Demixing of four simultaneously co-expressed phase-separating proteins in the endoplasmic reticulum lumen.

Intracellular protein crystallization represents an intriguing form of biomolecular assembly. While the list of intracellularly crystallizing proteins is growing and their physiological roles are being elucidated, the underlying requirements and processes for intracellular crystallogenesis remain largely unknown. To reveal cellular capacity and morphological plasticity to accommodate protein crystals and crystal-like inclusion bodies, this study examines how simultaneously co-expressed phase-separating proteins influence each other's behavior in the endoplasmic reticulum (ER) lumen. To this end, four cargoes were selected based on their ability to produce distinctive inclusion body types and morphologies irrespective of originating species, function, or sequence homology. The co-expressed model proteins independently phase-separated into distinctive inclusions and coexisted in the ER without losing their signature morphologic characteristics.
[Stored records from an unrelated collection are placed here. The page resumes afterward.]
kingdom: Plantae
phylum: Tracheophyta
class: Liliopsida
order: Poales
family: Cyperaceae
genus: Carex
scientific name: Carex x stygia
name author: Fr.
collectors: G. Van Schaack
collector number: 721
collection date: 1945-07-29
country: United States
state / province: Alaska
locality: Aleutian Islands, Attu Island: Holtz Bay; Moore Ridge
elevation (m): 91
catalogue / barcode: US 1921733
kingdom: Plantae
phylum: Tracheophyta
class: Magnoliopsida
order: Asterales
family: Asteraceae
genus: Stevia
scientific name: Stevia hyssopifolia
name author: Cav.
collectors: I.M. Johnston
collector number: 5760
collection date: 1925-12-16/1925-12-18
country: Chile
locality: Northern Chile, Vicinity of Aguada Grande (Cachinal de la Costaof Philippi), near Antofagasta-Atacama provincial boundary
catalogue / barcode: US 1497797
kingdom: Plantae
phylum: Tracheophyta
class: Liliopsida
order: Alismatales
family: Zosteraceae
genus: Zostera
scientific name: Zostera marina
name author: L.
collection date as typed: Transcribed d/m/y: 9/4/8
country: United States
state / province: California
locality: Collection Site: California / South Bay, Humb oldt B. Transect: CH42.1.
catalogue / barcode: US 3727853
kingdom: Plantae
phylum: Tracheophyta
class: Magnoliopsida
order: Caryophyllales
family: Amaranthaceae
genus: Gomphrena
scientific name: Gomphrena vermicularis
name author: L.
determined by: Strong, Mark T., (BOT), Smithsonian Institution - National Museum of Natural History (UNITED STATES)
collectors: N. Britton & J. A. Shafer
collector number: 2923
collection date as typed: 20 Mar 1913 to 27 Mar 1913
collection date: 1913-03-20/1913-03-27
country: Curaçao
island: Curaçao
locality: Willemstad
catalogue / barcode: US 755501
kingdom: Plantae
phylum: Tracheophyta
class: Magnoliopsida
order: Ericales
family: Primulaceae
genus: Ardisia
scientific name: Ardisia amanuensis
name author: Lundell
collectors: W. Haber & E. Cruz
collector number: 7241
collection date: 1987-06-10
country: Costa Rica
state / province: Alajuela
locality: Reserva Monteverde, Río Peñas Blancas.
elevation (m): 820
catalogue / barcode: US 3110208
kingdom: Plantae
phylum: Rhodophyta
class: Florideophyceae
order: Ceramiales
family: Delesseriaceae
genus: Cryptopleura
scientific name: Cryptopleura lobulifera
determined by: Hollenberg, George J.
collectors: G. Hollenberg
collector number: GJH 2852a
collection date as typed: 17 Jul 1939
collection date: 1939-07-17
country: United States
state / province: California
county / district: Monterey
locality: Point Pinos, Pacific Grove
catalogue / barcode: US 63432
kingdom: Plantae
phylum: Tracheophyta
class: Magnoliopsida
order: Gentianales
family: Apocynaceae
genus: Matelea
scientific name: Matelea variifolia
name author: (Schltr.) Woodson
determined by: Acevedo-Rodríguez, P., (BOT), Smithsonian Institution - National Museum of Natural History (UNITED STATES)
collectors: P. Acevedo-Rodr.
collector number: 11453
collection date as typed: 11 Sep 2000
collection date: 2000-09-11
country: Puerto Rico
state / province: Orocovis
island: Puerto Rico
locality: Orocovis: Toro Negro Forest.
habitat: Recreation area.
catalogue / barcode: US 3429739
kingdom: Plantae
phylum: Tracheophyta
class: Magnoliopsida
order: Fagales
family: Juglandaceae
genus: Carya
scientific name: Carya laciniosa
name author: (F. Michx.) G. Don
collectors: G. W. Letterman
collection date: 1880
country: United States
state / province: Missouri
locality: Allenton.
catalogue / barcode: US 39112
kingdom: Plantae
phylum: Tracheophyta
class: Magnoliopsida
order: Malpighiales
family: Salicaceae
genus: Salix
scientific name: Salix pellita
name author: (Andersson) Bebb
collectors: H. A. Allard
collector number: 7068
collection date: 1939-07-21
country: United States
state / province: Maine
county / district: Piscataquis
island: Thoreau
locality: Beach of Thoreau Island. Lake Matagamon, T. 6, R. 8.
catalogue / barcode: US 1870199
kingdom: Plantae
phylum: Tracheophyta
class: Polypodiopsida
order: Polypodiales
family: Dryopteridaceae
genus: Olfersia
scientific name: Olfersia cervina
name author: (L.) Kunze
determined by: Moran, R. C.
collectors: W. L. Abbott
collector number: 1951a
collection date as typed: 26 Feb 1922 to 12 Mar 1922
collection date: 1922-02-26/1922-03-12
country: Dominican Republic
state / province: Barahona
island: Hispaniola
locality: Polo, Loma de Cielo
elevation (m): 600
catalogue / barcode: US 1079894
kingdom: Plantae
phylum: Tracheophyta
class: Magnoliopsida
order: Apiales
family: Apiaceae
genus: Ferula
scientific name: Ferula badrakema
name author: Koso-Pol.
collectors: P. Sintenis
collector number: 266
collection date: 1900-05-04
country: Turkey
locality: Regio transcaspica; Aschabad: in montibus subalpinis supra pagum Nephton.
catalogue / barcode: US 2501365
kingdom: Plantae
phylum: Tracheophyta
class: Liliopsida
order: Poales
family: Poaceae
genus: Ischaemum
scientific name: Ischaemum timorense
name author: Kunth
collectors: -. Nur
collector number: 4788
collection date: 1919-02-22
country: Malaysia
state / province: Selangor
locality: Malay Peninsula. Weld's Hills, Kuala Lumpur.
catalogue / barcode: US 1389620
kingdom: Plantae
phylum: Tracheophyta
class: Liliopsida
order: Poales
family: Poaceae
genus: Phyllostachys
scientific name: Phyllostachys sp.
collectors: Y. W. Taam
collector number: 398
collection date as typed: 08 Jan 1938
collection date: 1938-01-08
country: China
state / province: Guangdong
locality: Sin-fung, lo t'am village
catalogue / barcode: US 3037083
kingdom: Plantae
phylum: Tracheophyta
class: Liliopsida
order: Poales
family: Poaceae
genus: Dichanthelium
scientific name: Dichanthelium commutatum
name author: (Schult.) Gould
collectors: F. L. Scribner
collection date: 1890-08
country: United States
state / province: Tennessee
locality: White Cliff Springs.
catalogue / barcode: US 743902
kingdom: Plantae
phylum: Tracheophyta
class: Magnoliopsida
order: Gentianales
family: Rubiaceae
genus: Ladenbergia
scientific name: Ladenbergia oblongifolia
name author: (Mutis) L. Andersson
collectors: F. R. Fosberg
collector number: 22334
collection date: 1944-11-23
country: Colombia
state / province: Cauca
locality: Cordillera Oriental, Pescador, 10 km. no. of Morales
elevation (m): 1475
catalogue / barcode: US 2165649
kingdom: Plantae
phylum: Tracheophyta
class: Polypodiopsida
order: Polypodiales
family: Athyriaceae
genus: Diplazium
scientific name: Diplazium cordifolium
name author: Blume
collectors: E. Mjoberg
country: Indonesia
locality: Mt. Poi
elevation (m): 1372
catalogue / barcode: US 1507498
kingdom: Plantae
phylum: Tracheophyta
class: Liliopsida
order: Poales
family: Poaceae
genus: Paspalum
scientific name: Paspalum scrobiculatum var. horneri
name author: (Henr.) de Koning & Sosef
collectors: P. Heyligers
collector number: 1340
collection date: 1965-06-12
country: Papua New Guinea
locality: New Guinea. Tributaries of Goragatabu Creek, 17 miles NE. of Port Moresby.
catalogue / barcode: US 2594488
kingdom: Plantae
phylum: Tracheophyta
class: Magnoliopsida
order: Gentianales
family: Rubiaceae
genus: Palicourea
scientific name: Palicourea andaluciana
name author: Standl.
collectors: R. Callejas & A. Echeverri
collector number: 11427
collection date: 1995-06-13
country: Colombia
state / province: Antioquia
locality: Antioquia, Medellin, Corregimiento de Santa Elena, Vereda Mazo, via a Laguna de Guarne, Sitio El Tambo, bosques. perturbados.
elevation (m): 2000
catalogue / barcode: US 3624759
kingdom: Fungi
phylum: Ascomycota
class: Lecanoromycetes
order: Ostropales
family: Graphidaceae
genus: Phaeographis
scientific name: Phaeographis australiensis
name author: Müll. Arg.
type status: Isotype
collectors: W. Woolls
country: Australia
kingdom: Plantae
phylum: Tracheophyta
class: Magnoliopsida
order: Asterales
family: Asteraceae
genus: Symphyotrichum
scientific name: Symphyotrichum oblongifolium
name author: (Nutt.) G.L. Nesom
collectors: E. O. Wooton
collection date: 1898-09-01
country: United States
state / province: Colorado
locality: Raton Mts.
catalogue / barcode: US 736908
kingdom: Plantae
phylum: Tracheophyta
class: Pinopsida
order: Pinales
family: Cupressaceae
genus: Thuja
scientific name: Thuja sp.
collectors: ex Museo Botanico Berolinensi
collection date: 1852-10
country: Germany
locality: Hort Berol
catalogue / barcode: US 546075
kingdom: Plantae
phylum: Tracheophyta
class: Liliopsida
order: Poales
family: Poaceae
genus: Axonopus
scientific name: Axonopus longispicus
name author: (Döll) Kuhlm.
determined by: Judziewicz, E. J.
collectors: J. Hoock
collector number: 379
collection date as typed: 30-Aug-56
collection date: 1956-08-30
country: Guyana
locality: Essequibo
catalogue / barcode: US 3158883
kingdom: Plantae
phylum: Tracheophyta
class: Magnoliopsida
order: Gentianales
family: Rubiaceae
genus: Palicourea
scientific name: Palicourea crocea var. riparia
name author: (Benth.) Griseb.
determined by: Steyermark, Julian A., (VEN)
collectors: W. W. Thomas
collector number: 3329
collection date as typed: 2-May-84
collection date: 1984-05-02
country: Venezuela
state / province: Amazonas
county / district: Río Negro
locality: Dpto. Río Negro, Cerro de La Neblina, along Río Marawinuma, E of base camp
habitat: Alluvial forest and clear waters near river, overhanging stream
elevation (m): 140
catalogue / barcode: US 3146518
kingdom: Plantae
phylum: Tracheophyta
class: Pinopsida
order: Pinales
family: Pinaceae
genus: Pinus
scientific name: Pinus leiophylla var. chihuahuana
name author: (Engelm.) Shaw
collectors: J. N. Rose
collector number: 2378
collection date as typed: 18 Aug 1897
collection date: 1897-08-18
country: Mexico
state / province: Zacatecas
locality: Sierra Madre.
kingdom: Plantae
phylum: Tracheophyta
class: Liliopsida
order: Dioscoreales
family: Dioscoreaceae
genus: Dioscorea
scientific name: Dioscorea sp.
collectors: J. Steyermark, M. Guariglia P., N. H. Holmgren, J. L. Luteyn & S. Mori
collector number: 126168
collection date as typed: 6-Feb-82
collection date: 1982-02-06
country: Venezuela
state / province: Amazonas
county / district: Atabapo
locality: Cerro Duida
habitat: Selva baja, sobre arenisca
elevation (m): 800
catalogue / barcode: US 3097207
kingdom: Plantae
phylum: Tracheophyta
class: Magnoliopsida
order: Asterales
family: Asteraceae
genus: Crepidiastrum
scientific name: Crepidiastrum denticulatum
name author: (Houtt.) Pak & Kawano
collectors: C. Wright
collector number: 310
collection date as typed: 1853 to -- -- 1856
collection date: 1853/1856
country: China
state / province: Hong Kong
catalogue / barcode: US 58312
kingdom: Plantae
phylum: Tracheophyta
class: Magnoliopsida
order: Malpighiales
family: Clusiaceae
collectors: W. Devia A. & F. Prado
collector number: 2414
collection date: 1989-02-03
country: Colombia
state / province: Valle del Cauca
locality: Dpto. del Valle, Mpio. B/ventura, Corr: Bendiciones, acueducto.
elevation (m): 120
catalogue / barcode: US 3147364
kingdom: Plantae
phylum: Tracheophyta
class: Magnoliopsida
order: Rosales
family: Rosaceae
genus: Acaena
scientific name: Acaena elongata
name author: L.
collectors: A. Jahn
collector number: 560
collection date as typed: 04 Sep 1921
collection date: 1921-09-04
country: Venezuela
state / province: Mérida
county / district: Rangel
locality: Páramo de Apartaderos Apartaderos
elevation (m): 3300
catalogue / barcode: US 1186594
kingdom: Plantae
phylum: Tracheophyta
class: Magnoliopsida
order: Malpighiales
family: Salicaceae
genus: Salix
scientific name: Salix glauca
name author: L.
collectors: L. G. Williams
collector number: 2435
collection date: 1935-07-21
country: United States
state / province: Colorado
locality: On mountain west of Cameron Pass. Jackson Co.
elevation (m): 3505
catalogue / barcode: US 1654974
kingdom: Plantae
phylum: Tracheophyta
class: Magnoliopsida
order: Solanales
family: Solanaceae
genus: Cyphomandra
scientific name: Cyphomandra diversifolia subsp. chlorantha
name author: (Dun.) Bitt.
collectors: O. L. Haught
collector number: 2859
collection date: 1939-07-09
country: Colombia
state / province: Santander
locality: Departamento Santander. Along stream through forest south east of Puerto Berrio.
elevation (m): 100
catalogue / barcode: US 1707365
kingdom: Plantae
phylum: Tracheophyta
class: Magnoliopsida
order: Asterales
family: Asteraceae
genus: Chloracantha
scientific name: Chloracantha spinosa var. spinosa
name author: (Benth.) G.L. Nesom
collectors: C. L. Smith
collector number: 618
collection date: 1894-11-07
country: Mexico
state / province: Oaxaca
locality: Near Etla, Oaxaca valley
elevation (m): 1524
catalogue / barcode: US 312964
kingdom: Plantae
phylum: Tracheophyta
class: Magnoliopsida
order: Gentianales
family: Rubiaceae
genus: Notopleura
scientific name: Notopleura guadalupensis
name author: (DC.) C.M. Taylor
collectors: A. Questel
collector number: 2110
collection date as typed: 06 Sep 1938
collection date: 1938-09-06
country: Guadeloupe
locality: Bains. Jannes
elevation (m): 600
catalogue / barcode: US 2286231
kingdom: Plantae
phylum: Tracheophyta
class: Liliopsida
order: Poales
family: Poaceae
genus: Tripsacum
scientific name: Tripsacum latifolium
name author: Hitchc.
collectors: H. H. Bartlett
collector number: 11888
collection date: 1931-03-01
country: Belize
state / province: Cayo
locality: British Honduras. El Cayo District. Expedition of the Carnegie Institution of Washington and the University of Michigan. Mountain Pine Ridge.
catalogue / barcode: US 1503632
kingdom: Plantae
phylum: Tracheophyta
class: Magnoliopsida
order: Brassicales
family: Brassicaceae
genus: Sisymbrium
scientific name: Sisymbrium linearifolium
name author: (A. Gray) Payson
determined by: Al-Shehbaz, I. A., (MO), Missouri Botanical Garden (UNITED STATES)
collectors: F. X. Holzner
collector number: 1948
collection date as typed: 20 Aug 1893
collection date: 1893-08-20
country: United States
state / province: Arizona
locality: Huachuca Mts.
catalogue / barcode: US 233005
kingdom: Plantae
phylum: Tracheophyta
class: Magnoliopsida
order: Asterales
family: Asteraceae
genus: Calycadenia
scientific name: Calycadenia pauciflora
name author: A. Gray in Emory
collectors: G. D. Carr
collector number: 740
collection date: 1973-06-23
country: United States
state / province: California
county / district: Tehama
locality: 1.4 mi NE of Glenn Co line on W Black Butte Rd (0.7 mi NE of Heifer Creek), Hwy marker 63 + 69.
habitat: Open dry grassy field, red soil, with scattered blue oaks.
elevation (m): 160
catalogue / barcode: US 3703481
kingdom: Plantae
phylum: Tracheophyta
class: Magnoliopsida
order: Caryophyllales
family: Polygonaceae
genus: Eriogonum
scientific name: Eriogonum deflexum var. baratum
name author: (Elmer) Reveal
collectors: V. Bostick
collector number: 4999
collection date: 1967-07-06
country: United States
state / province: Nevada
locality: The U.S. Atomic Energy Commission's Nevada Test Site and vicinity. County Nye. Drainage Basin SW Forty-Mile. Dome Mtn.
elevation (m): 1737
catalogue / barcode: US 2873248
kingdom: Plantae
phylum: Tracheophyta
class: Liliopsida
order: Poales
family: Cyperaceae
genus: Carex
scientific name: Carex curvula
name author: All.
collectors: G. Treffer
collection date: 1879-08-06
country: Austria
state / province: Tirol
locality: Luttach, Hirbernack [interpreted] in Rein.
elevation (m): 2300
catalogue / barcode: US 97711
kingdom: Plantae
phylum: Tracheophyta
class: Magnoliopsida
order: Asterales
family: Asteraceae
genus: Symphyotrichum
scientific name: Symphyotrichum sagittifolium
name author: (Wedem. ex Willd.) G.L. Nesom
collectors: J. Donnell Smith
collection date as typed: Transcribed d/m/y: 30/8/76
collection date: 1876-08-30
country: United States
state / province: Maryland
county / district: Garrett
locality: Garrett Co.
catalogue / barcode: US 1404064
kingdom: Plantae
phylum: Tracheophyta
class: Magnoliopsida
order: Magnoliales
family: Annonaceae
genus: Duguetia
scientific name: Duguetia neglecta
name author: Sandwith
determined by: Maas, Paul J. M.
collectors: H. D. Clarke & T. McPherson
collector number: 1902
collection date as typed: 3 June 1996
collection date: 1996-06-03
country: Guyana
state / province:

The continued growth of intra-ER protein crystals and droplets suggested that co-expressed cargo proteins were continuously synthesized and folded in the ER, thereby fueling the growth of the corresponding inclusion bodies. Thus, even in the crowded ER environment, each of the four overexpressed cargo proteins can find their mates through self-association and assemble into four unique structures in the ER. This study demonstrates that cells can accommodate up to four distinct types of mesoscale inclusion bodies in the ER lumen simultaneously, and the respective phase-separation events proceed without interfering with each other and without morphological mixing.